→ **YOUR ASSIGNMENT**
Please copy out every line in the listing below, character for character.

→ **Page-level text extractions**
* * *
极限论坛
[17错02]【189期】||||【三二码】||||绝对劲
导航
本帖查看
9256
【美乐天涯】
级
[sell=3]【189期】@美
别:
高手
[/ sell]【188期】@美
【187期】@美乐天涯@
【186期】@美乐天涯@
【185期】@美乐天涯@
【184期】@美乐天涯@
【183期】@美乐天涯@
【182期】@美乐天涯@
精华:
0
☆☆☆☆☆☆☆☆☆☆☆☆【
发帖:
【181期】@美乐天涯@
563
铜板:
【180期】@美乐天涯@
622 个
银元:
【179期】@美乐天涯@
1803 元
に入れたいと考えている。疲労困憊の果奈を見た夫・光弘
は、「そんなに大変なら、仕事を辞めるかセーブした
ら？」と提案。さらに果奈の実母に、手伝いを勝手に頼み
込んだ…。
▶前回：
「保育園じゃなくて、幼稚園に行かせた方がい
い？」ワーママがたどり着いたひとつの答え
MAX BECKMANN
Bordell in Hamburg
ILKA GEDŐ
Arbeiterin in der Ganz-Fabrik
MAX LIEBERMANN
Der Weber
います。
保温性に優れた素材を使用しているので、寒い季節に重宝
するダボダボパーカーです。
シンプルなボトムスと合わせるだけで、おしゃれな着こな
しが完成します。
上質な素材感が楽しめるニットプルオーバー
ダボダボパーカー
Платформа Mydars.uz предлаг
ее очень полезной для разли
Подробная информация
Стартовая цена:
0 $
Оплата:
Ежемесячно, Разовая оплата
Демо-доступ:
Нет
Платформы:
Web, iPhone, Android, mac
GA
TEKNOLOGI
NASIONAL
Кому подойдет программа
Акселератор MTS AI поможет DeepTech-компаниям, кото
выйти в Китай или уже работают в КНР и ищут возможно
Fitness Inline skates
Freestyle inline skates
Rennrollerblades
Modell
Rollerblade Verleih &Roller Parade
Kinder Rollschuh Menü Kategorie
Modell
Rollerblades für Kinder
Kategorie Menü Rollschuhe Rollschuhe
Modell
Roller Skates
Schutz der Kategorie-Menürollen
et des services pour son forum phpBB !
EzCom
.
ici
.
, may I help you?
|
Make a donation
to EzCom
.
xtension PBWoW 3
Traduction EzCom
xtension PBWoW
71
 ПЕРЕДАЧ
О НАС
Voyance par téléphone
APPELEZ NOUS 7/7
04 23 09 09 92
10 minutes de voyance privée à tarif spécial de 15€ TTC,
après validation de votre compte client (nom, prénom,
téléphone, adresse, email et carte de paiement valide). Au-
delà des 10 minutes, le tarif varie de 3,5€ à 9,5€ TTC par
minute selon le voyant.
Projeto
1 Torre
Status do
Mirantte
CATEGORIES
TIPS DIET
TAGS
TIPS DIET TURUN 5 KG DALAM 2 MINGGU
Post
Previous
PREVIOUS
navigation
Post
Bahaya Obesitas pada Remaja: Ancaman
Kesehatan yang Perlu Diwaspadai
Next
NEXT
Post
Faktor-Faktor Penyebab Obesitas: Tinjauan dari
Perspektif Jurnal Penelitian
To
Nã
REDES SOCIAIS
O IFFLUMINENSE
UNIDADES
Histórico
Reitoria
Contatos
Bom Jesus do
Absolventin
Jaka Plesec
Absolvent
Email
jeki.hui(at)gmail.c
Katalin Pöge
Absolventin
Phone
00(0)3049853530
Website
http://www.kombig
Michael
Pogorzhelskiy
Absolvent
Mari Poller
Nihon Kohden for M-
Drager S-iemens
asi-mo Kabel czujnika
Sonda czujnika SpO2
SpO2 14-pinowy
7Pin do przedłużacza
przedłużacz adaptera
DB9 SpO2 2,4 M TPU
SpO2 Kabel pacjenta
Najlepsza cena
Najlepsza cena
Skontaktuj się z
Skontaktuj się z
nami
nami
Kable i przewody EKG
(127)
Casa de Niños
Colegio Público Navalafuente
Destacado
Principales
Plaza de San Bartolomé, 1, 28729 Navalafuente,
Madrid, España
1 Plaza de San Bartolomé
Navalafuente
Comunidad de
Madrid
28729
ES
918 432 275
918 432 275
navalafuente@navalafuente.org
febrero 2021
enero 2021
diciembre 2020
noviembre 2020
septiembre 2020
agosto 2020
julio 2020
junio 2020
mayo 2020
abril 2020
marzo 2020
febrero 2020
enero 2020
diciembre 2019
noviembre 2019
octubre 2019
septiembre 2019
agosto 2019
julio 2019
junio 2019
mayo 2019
* * *
→ **ANSWER BOX**
极限论坛
[17错02]【189期】||||【三二码】||||绝对劲
导航
本帖查看
9256
【美乐天涯】
级
[sell=3]【189期】@美
别:
高手
[/ sell]【188期】@美
【187期】@美乐天涯@
【186期】@美乐天涯@
【185期】@美乐天涯@
【184期】@美乐天涯@
【183期】@美乐天涯@
【182期】@美乐天涯@
精华:
0
☆☆☆☆☆☆☆☆☆☆☆☆【
发帖:
【181期】@美乐天涯@
563
铜板:
【180期】@美乐天涯@
622 个
银元:
【179期】@美乐天涯@
1803 元
に入れたいと考えている。疲労困憊の果奈を見た夫・光弘
は、「そんなに大変なら、仕事を辞めるかセーブした
ら？」と提案。さらに果奈の実母に、手伝いを勝手に頼み
込んだ…。
▶前回：
「保育園じゃなくて、幼稚園に行かせた方がい
い？」ワーママがたどり着いたひとつの答え
MAX BECKMANN
Bordell in Hamburg
ILKA GEDŐ
Arbeiterin in der Ganz-Fabrik
MAX LIEBERMANN
Der Weber
います。
保温性に優れた素材を使用しているので、寒い季節に重宝
するダボダボパーカーです。
シンプルなボトムスと合わせるだけで、おしゃれな着こな
しが完成します。
上質な素材感が楽しめるニットプルオーバー
ダボダボパーカー
Платформа Mydars.uz предлаг
ее очень полезной для разли
Подробная информация
Стартовая цена:
0 $
Оплата:
Ежемесячно, Разовая оплата
Демо-доступ:
Нет
Платформы:
Web, iPhone, Android, mac
GA
TEKNOLOGI
NASIONAL
Кому подойдет программа
Акселератор MTS AI поможет DeepTech-компаниям, кото
выйти в Китай или уже работают в КНР и ищут возможно
Fitness Inline skates
Freestyle inline skates
Rennrollerblades
Modell
Rollerblade Verleih &Roller Parade
Kinder Rollschuh Menü Kategorie
Modell
Rollerblades für Kinder
Kategorie Menü Rollschuhe Rollschuhe
Modell
Roller Skates
Schutz der Kategorie-Menürollen
et des services pour son forum phpBB !
EzCom
.
ici
.
, may I help you?
|
Make a donation
to EzCom
.
xtension PBWoW 3
Traduction EzCom
xtension PBWoW
71
 ПЕРЕДАЧ
О НАС
Voyance par téléphone
APPELEZ NOUS 7/7
04 23 09 09 92
10 minutes de voyance privée à tarif spécial de 15€ TTC,
après validation de votre compte client (nom, prénom,
téléphone, adresse, email et carte de paiement valide). Au-
delà des 10 minutes, le tarif varie de 3,5€ à 9,5€ TTC par
minute selon le voyant.
Projeto
1 Torre
Status do
Mirantte
CATEGORIES
TIPS DIET
TAGS
TIPS DIET TURUN 5 KG DALAM 2 MINGGU
Post
Previous
PREVIOUS
navigation
Post
Bahaya Obesitas pada Remaja: Ancaman
Kesehatan yang Perlu Diwaspadai
Next
NEXT
Post
Faktor-Faktor Penyebab Obesitas: Tinjauan dari
Perspektif Jurnal Penelitian
To
Nã
REDES SOCIAIS
O IFFLUMINENSE
UNIDADES
Histórico
Reitoria
Contatos
Bom Jesus do
Absolventin
Jaka Plesec
Absolvent
Email
jeki.hui(at)gmail.c
Katalin Pöge
Absolventin
Phone
00(0)3049853530
Website
http://www.kombig
Michael
Pogorzhelskiy
Absolvent
Mari Poller
Nihon Kohden for M-
Drager S-iemens
asi-mo Kabel czujnika
Sonda czujnika SpO2
SpO2 14-pinowy
7Pin do przedłużacza
przedłużacz adaptera
DB9 SpO2 2,4 M TPU
SpO2 Kabel pacjenta
Najlepsza cena
Najlepsza cena
Skontaktuj się z
Skontaktuj się z
nami
nami
Kable i przewody EKG
(127)
Casa de Niños
Colegio Público Navalafuente
Destacado
Principales
Plaza de San Bartolomé, 1, 28729 Navalafuente,
Madrid, España
1 Plaza de San Bartolomé
Navalafuente
Comunidad de
Madrid
28729
ES
918 432 275
918 432 275
navalafuente@navalafuente.org
febrero 2021
enero 2021
diciembre 2020
noviembre 2020
septiembre 2020
agosto 2020
julio 2020
junio 2020
mayo 2020
abril 2020
marzo 2020
febrero 2020
enero 2020
diciembre 2019
noviembre 2019
octubre 2019
septiembre 2019
agosto 2019
julio 2019
junio 2019
mayo 2019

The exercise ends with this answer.